Durand: “Antes da Nostra Aetate não havia nada similar”
Esse texto, que reconhece a herança comum das duas religiões, abriu o caminho para o colóquio, em um povo profundamente ferido, duas décadas depois do Holocausto e após séculos de incompreensões entre cristãos e judeus.
Uma página da história foi virada. Para Jean-Dominique Durand, historiador das religiões e presidente da Associação de Amizade Judaico-Cristã da França, esse texto mudou radicalmente o olhar que um tinha sobre o outro. Todavia, as recentes tensões no Oriente Médio, o ataque do Hamas em 7 de outubro de 2023 e a resposta militar israelense, colocam em dura prova as seis décadas de colóquio.
Nostra Aetate é um documento que marcou a história das relações entre judeus e cristãos. O que havia antes desta declaração conciliar e que página a Igreja Católica quis virar aprovando esse texto durante o Concílio Vaticano II?
Antes não existia documento oficial. Com um escopo teológico absolutamente inédito, é a primeira vez que a Igreja Católica oferece um textro doutrinário sobre religiões não cristãs. Nostra Aetate, pensada inicialmente para o judaísmo – depois de várias hesitações e complicações – se volta a todas as religiões e oferece aos católicos uma visão oficial da Igreja sobre religiões não cristãs. É a primeira vez que isso acontece: um documento doutrinário sobre o tema. Nostra Aetate representa uma verdadeira revolução.
Neste texto muito breve, que dedica o seu parágrafo mais longo ao judaísmo, pode-se dizer que, muito claramente, Igreja Católica absolve o povo judeu da acusação de deicídio?
Absolutamente sim. É exatamente esse o objetivo desse documento, que foi inserido na agenda do Concílio pelo próprio Papa João XXIII, depois da audiência concedida em junho de 1960 a um grande estudioso da história judaica, Jules Isaac, que já tinha se encontrado com Pio XII em 1949. Jules Isaac tinha perdido toda a sua família em Auschwitz e dedicou a sua vida ao colóquio entre judeus e cristãos, para que os cristãos adotassem uma visão diferente do judaísmo e abandonassem a visão de desprezo que tinha contra os judeus.
Jules Isaac escreveu um livro fundamental intitulado “Jesus e Israel”, no qual desenvolveu o vínculo que une o cristianismo e o judaísmo: Jesus era judeu. Maria, sua mãe, era judia; e todos os apóstolos e os primeiros mártires do cristianismo eram judeus. Essa foi a revolução iniciada por Jules Isaac.

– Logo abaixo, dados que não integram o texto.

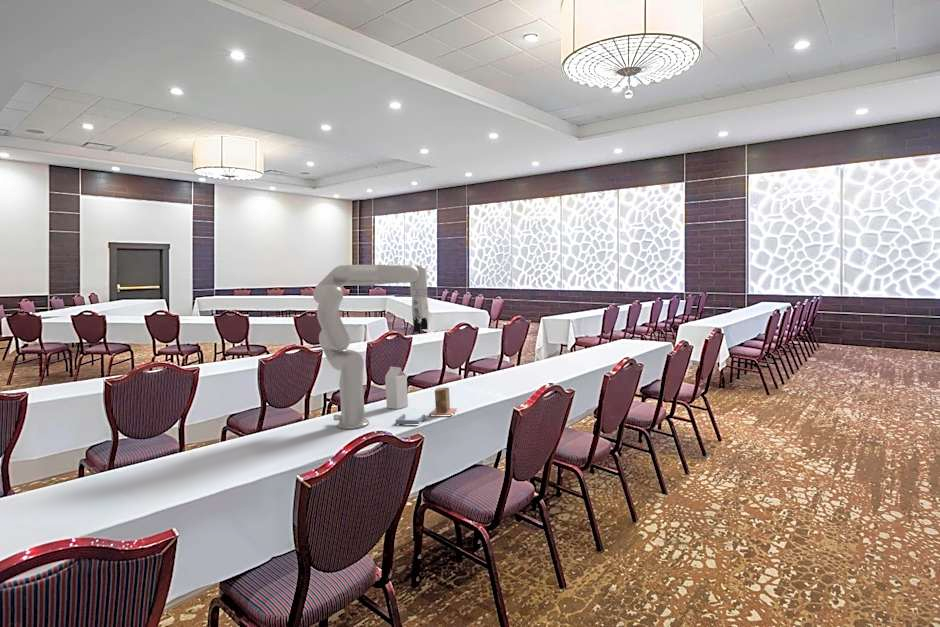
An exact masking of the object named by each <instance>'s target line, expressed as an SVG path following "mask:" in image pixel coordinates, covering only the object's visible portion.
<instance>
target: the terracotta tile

Ele pediu ao Papa que revisasse a oração da Sexta-feira Santa, que os judeus consideravam ofensiva. A revisão aconteceu em duas etapas: a primeira com Pio XII, em 1955. Depois com João XXIII, em 1959, em vista do Concílio. Isaac convenceu João XXIII que o Concílio representava a oportunidade para repensar as relações entre judeus e cristãos, eliminando, especialmente, a acusação de deicídio.
A declaração rejeita toda forma de perseguição e abomina o antissemitismo. Isso era necessário para instaurar ou restabelecer o colóquio e começar a caminhar juntos?
Trata-se realmente de caminhar juntos e reforçar o vínculo. Esta palavra aparece em Nostra Aetate e foi usada, constantemente, por João Paulo II e pelos seus sucessores: o vínculo. É um termo forte que une cristianismo e judaímo, porque não se pode compreender a religião cristã sem conhecer um pouco o judaísmo, em especial, o Antigo Testamento.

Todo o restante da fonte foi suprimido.